Dalam sehari Uum bisa menjual 30-40 bungkus rokok dari berbagai jenis dan merek. Pendapatan seharinya berkisar dari 400-450 ribu, Itu belum dihitung dari pendapatannya berjualan kopi. Tak seperti Jack, Uum bisa dibilang menjual rokoknya murah. Misalnya, satu bungkus Gudang Garam Filter dijual dengan harga sembilan ribu, sementara pedagang rokok lainnya sudah menjual dengan harga sepuluh ribu.
Selain harga rokok di pasaran yang sedang naik, penyebab naikknya harga jual para pedagang rokok disebabkan karena sejak dua tahun ke belakang ada pungutan liar dari satpam kampus. Pungutan itu bukan hanya berlaku pada pedagang rokok melainkan keapada seluruh pedagang kaki lima seperti, pedagang kopi, pecel, rujak, dan lainnya.
Setiap hari para pedagang dipungut biaya sebesar lima ribu yang dikumpulkan secara kolektif kepada Jack, lalu pada sore hari, satpam datang kepada Jack untuk menagih. Para pedagang mengetahui bahwa uang yang diserahkannya kepada satpam itu nantinya disetor kepada Badan Administrasi Umum dan Keuangan (BAUK). Namun, tak pernah ada aturan tertulis megenai pungutan itu. Para pedagang hanya diberitahu dari satpam, bahwa ada intruksi untuk meminta pungutan tersebut.
“Tidak rugi mang?” Tanya saya.
”itu dia, mamang juga merasa dilema juga, kasihan juga mahasiswa nantinya,” keluh Uum.

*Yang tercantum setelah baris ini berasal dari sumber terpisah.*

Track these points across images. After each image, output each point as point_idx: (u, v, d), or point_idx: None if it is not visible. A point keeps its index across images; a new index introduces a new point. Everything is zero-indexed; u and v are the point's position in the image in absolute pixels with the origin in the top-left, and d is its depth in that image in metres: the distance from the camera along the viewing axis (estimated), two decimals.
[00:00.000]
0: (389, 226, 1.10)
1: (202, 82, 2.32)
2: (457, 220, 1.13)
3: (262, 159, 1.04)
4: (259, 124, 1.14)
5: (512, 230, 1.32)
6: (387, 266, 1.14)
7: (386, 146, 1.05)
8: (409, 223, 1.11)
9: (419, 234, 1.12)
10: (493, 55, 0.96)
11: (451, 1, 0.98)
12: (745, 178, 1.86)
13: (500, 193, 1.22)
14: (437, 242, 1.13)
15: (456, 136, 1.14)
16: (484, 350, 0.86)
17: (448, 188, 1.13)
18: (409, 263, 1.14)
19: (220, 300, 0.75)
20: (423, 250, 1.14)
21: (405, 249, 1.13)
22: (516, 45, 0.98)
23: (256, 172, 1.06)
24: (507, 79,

Ada keenganan dalam hati Uum untuk menaikan harga jual rokoknya, Uum melihat mayoritas mahasiswa UNJ berasal dari masyarakat tingkat ekonomi menengah ke bawah. Bahkan, Uum rela rokoknya dihutangi oleh konsumennya. Menurut Uum yang terpenting ia dan kawan-kawan pedagang rokok lainnya masih bisa mendapat nafkah di kampus. Berbeda dengan pedagang lain yang biasanya harus kucing-kucingan dengan satpam. Karena, terkadang pedagang selain pedagang rokok bisa sangat banyak jumlahnya. Para pedagang rokok ‘aman’ karena memang telah sejak lama berjualan di UNJ.
JUM’AT sore, 23 April lalu, beberapa mahasiswa sedang membentuk setengah lingkaran di depan Uum sambil merokok, beberapa lainnya sedang meniup kopi lalu menyeruputnya. Sesekali ada tawa yang pecah, atau terdengar siulan tak terlalu melingking saat seorang mahasiswi lewat di depan mereka. Beberapa saat kemudian, Sunaryo, Satpam kampus menghampiri Uum di tengah kumpulan mahasiswa tadi.

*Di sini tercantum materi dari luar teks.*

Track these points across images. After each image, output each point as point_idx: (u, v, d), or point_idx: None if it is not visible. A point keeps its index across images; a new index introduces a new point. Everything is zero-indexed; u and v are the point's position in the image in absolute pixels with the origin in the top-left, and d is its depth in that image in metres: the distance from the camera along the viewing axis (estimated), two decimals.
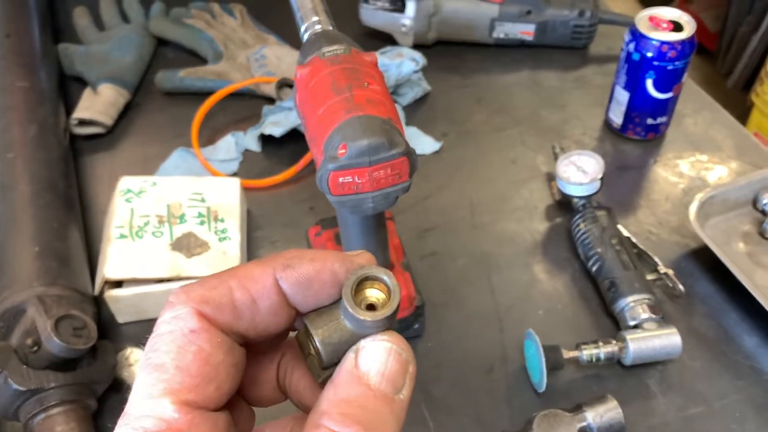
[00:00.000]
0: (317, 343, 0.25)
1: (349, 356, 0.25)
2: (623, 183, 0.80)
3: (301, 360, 0.28)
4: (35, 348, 0.56)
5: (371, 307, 0.26)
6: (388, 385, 0.24)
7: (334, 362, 0.26)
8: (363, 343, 0.25)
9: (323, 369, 0.26)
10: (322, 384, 0.26)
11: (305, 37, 0.54)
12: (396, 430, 0.23)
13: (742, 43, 2.07)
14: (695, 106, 0.90)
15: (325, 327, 0.26)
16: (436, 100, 0.91)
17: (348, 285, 0.25)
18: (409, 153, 0.46)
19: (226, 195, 0.71)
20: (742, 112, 1.87)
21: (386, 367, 0.24)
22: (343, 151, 0.45)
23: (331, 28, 0.54)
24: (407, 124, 0.87)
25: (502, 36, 0.96)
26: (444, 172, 0.82)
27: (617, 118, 0.84)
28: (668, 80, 0.78)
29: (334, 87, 0.46)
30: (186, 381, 0.22)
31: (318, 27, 0.54)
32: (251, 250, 0.73)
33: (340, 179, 0.46)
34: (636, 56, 0.78)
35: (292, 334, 0.29)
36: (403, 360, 0.24)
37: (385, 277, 0.26)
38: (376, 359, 0.24)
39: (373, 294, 0.26)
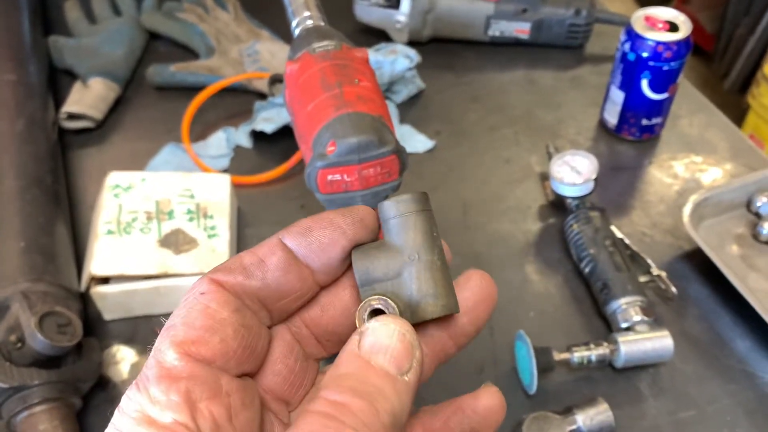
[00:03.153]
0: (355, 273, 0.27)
1: (353, 338, 0.24)
2: (617, 184, 0.80)
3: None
4: (19, 345, 0.55)
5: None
6: (391, 364, 0.23)
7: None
8: (366, 325, 0.24)
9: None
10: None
11: (296, 32, 0.53)
12: (398, 409, 0.22)
13: (739, 45, 2.07)
14: (691, 107, 0.89)
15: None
16: (431, 99, 0.90)
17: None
18: (399, 151, 0.46)
19: (216, 191, 0.70)
20: (738, 114, 1.86)
21: (389, 346, 0.23)
22: (332, 148, 0.44)
23: (322, 23, 0.53)
24: (401, 122, 0.86)
25: (497, 34, 0.95)
26: (437, 171, 0.81)
27: (612, 118, 0.84)
28: (663, 81, 0.78)
29: (323, 83, 0.46)
30: (190, 333, 0.23)
31: (309, 22, 0.53)
32: (241, 247, 0.72)
33: (329, 177, 0.45)
34: (631, 56, 0.77)
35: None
36: (408, 342, 0.24)
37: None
38: (379, 338, 0.24)
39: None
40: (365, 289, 0.27)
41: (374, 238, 0.28)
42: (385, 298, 0.27)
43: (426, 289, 0.27)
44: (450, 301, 0.27)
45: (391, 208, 0.27)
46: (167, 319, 0.25)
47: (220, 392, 0.23)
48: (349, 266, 0.28)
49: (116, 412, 0.23)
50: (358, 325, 0.27)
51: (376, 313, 0.27)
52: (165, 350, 0.23)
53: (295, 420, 0.23)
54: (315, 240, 0.26)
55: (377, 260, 0.27)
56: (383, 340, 0.24)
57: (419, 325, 0.27)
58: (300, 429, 0.21)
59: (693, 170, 0.81)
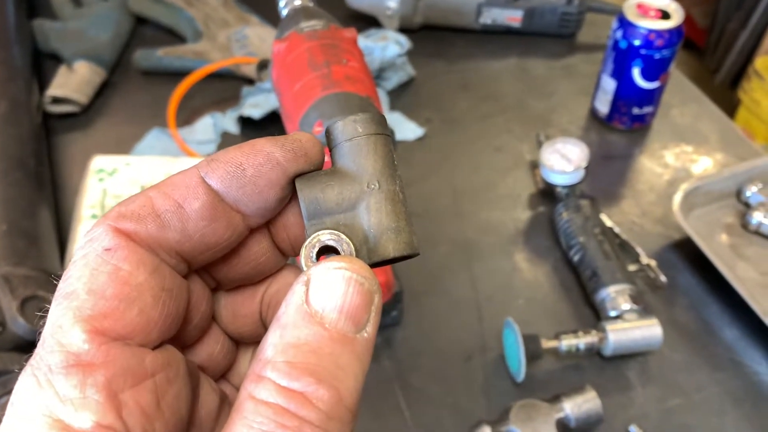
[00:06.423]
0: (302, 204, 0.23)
1: (297, 289, 0.20)
2: (608, 173, 0.80)
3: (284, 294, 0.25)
4: (0, 329, 0.54)
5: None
6: (348, 323, 0.20)
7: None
8: (314, 271, 0.20)
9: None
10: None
11: (284, 12, 0.53)
12: (359, 374, 0.19)
13: (731, 40, 2.07)
14: (682, 97, 0.89)
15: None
16: (421, 86, 0.90)
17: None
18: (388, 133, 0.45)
19: None
20: (729, 108, 1.86)
21: (345, 301, 0.20)
22: (320, 128, 0.43)
23: (310, 3, 0.53)
24: (391, 109, 0.86)
25: (489, 22, 0.95)
26: (427, 159, 0.81)
27: (603, 107, 0.83)
28: (655, 69, 0.77)
29: (311, 63, 0.45)
30: (99, 305, 0.19)
31: (297, 2, 0.52)
32: None
33: None
34: (623, 44, 0.77)
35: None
36: (366, 291, 0.20)
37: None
38: (332, 293, 0.20)
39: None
40: (313, 223, 0.23)
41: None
42: (337, 233, 0.22)
43: (387, 222, 0.23)
44: (412, 239, 0.23)
45: (347, 128, 0.23)
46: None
47: (144, 375, 0.19)
48: (286, 204, 0.24)
49: (9, 410, 0.18)
50: (304, 267, 0.22)
51: (325, 251, 0.23)
52: (69, 329, 0.18)
53: (236, 405, 0.19)
54: (250, 182, 0.21)
55: (329, 188, 0.23)
56: (337, 292, 0.20)
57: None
58: (249, 428, 0.18)
59: (683, 160, 0.81)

“Mang, senin besok tidak usah jualan dulu,” pinta Sunaryo
“Kenapa pak?” Tanya Uum
“Senin besok ada acara peresmian gedung baru (Gedung Pusat Studi dan Sertifikasi guru_red) Mang,” balas Sunaryo.
“Biasanya juga tidak masalah pak,” ucap Uum.
“Besok ada pak menteri (M.Nuh, Menteri Pendidkan Nasional_red) datang untuk peresmiannya,” kata Sunaryo.
“Jam berapa pak acaranya?” tanya Uum.
“Pagi, sekitar jam delapan,” timpal Sunaryo.
“Siangnya tetap tidak bisa dagang pak?” kembali Tanya uum.
“tidak usah dulu ya Mang,” balas Sunaryo.
“ya sudah,” keluh Uum.
Sunaryo kemudian melangkahkan kakinya pergi. Kemudian, ia menuju ke tempat Jack untuk memberitahukan perihal laragan berdagang itu.
Uum terdiam sejenak. Sembari membenarkan alas duduknya, ia tahu bahwa Senin esok ia tidak akan dapat penghasilan, pun bahwa uang kiriman bulanannya kepada anak dan istrinya di kampung akan berkurang. Namun, Uum tidak dapat berbuat banyak, ditengah himpitan kondisi yang melandanya, ia masih bisa bersyukur bisa mendapat penghasilan di UNJ. Terlebih, ia baru saja sedikit membahagiakan anaknya yang baru lulus Sekolah Dasar, yaitu dengan cara membiayainya wisata ke Bandung dalam rangka pelepasan kelulusan.